WHAT NEEDS TO BE DONE ▸ I'd like the entire listing output verbatim, apart from the pictures.

DATA EXTRACT ▸

────────────────

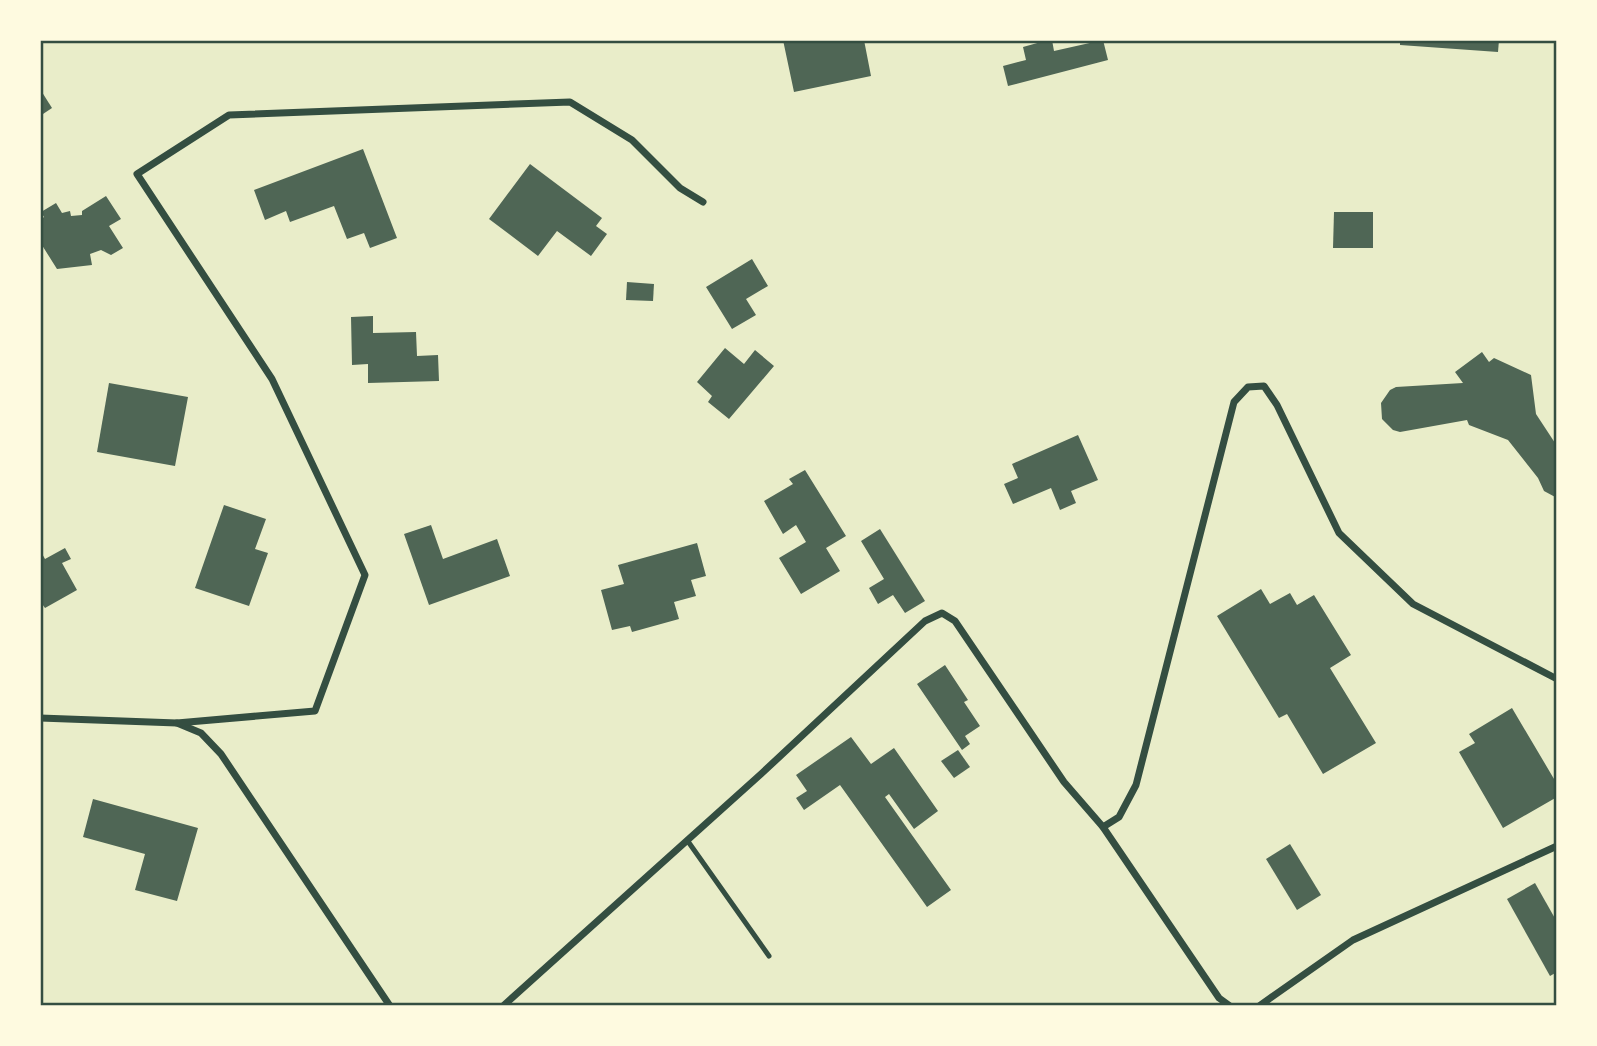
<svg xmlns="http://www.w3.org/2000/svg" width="1597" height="1046" font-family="'Public Sans',sans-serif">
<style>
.building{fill:#4f6655}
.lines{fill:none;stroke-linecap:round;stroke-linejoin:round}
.service{stroke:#344e41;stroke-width:5}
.minor{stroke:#344e41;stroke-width:7}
.neatline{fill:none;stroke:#344e41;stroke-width:2.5}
</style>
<rect width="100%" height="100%" fill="#e9edc9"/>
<g class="building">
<path d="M783,40H844L845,42L864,40L871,76L794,92Z"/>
<path d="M1048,40H1052L1054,51L1103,40L1108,60L1008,86L1003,66L1026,60L1023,47Z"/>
<path d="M1400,40H1499L1498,52L1400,45Z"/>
<path d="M40,89L52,108L40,116Z"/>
<path d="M363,149L397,238L370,248L364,233L347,239L334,206L290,222L286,211L265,220L254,190Z"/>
<path d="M530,164L602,218L596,226L607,234L591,256L557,231L538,256L489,219Z"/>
<path d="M106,196L121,219L109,226L123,248L111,255L101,250L90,254L92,265L57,269L40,242V220L44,217L41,212L56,203L62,213L70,211L71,216L82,215V211Z"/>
<path d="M1334,212H1373V248H1333Z"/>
<path d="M752,259L768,286L746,299L756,315L732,329L706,287Z"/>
<path d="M627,282L654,284L653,301L626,300Z"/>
<path d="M373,316V333L416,332L417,356L438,355L439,381L368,383V364L352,365L351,317Z"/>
<path d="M725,348L744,364L755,350L774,366L729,419L708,402L712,396L697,382Z"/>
<path d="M1482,352L1489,362L1494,358L1531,375L1536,414L1557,446V498L1544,491L1538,478L1508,440L1469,425L1467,420L1400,432L1393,430L1382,419L1381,403L1390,390L1396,387L1463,383L1455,372Z"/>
<path d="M109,383L188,397L175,466L97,452Z"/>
<path d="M1078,435L1098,480L1071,491L1076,503L1060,510L1051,488L1013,504L1004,484L1018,478L1012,464Z"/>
<path d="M805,470L846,536L826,548L840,571L801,594L779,558L806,542L796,525L783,534L764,501L793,484L789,479Z"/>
<path d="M224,505L266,519L255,549L268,553L249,606L195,588Z"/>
<path d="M431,525L443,559L497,539L510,576L429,605L404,534Z"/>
<path d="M880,529L925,601L905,613L893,595L878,604L869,588L884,579L861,541Z"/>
<path d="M697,543L706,576L691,580L696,596L674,602L679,619L632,632L630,626L612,630L601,590L624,584L618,565Z"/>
<path d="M65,548L71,559L62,563L77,590L45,608L40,601V550L45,559Z"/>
<path d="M1261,589L1270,604L1290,593L1297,605L1314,595L1351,655L1330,668L1376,743L1323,774L1287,714L1279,718L1217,616Z"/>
<path d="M945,665L968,700L964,702L980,726L965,736L970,744L962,750L917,684Z"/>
<path d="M1512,708L1557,784V797L1503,828L1459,752L1475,743L1469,734Z"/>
<path d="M851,737L871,764L894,748L938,811L914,829L889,794L885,797L951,890L927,907L840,785L804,810L796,798L807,791L796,775Z"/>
<path d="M958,750L970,767L954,778L941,761Z"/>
<path d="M93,799L198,828L177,901L135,890L145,854L83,837Z"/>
<path d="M1290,844L1321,895L1297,910L1266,859Z"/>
<path d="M1535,883L1557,922V972L1550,976L1507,899Z"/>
</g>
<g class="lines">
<path class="service" d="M687,840L769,956"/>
<g class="minor">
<path d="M40,718L177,723L201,733L221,754L390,1006"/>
<path d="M177,723L315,711L365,575L272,379L137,174L229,115L570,102L632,140L680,188L703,202"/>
<path d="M1103,827L1119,817L1136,785L1234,402L1248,387L1264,386L1277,405L1339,533L1413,604L1557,679"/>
<path d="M503,1006L761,774L925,621L942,613L955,621L1064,782L1103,827L1219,998L1230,1006"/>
<path d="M1259,1006L1353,940L1557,846"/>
</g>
</g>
<rect width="1597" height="1046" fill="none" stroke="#fefae0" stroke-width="84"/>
<rect x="42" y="42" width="1513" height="962" class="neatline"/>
</svg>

────────────────

TASK SOLUTION ▸
<svg xmlns="http://www.w3.org/2000/svg" width="1597" height="1046" font-family="'Public Sans',sans-serif">
<style>
.building{fill:#4f6655}
.lines{fill:none;stroke-linecap:round;stroke-linejoin:round}
.service{stroke:#344e41;stroke-width:5}
.minor{stroke:#344e41;stroke-width:7}
.neatline{fill:none;stroke:#344e41;stroke-width:2.5}
</style>
<rect width="100%" height="100%" fill="#e9edc9"/>
<g class="building">
<path d="M783,40H844L845,42L864,40L871,76L794,92Z"/>
<path d="M1048,40H1052L1054,51L1103,40L1108,60L1008,86L1003,66L1026,60L1023,47Z"/>
<path d="M1400,40H1499L1498,52L1400,45Z"/>
<path d="M40,89L52,108L40,116Z"/>
<path d="M363,149L397,238L370,248L364,233L347,239L334,206L290,222L286,211L265,220L254,190Z"/>
<path d="M530,164L602,218L596,226L607,234L591,256L557,231L538,256L489,219Z"/>
<path d="M106,196L121,219L109,226L123,248L111,255L101,250L90,254L92,265L57,269L40,242V220L44,217L41,212L56,203L62,213L70,211L71,216L82,215V211Z"/>
<path d="M1334,212H1373V248H1333Z"/>
<path d="M752,259L768,286L746,299L756,315L732,329L706,287Z"/>
<path d="M627,282L654,284L653,301L626,300Z"/>
<path d="M373,316V333L416,332L417,356L438,355L439,381L368,383V364L352,365L351,317Z"/>
<path d="M725,348L744,364L755,350L774,366L729,419L708,402L712,396L697,382Z"/>
<path d="M1482,352L1489,362L1494,358L1531,375L1536,414L1557,446V498L1544,491L1538,478L1508,440L1469,425L1467,420L1400,432L1393,430L1382,419L1381,403L1390,390L1396,387L1463,383L1455,372Z"/>
<path d="M109,383L188,397L175,466L97,452Z"/>
<path d="M1078,435L1098,480L1071,491L1076,503L1060,510L1051,488L1013,504L1004,484L1018,478L1012,464Z"/>
<path d="M805,470L846,536L826,548L840,571L801,594L779,558L806,542L796,525L783,534L764,501L793,484L789,479Z"/>
<path d="M224,505L266,519L255,549L268,553L249,606L195,588Z"/>
<path d="M431,525L443,559L497,539L510,576L429,605L404,534Z"/>
<path d="M880,529L925,601L905,613L893,595L878,604L869,588L884,579L861,541Z"/>
<path d="M697,543L706,576L691,580L696,596L674,602L679,619L632,632L630,626L612,630L601,590L624,584L618,565Z"/>
<path d="M65,548L71,559L62,563L77,590L45,608L40,601V550L45,559Z"/>
<path d="M1261,589L1270,604L1290,593L1297,605L1314,595L1351,655L1330,668L1376,743L1323,774L1287,714L1279,718L1217,616Z"/>
<path d="M945,665L968,700L964,702L980,726L965,736L970,744L962,750L917,684Z"/>
<path d="M1512,708L1557,784V797L1503,828L1459,752L1475,743L1469,734Z"/>
<path d="M851,737L871,764L894,748L938,811L914,829L889,794L885,797L951,890L927,907L840,785L804,810L796,798L807,791L796,775Z"/>
<path d="M958,750L970,767L954,778L941,761Z"/>
<path d="M93,799L198,828L177,901L135,890L145,854L83,837Z"/>
<path d="M1290,844L1321,895L1297,910L1266,859Z"/>
<path d="M1535,883L1557,922V972L1550,976L1507,899Z"/>
</g>
<g class="lines">
<path class="service" d="M687,840L769,956"/>
<g class="minor">
<path d="M40,718L177,723L201,733L221,754L390,1006"/>
<path d="M177,723L315,711L365,575L272,379L137,174L229,115L570,102L632,140L680,188L703,202"/>
<path d="M1103,827L1119,817L1136,785L1234,402L1248,387L1264,386L1277,405L1339,533L1413,604L1557,679"/>
<path d="M503,1006L761,774L925,621L942,613L955,621L1064,782L1103,827L1219,998L1230,1006"/>
<path d="M1259,1006L1353,940L1557,846"/>
</g>
</g>
<rect width="1597" height="1046" fill="none" stroke="#fefae0" stroke-width="84"/>
<rect x="42" y="42" width="1513" height="962" class="neatline"/>
</svg>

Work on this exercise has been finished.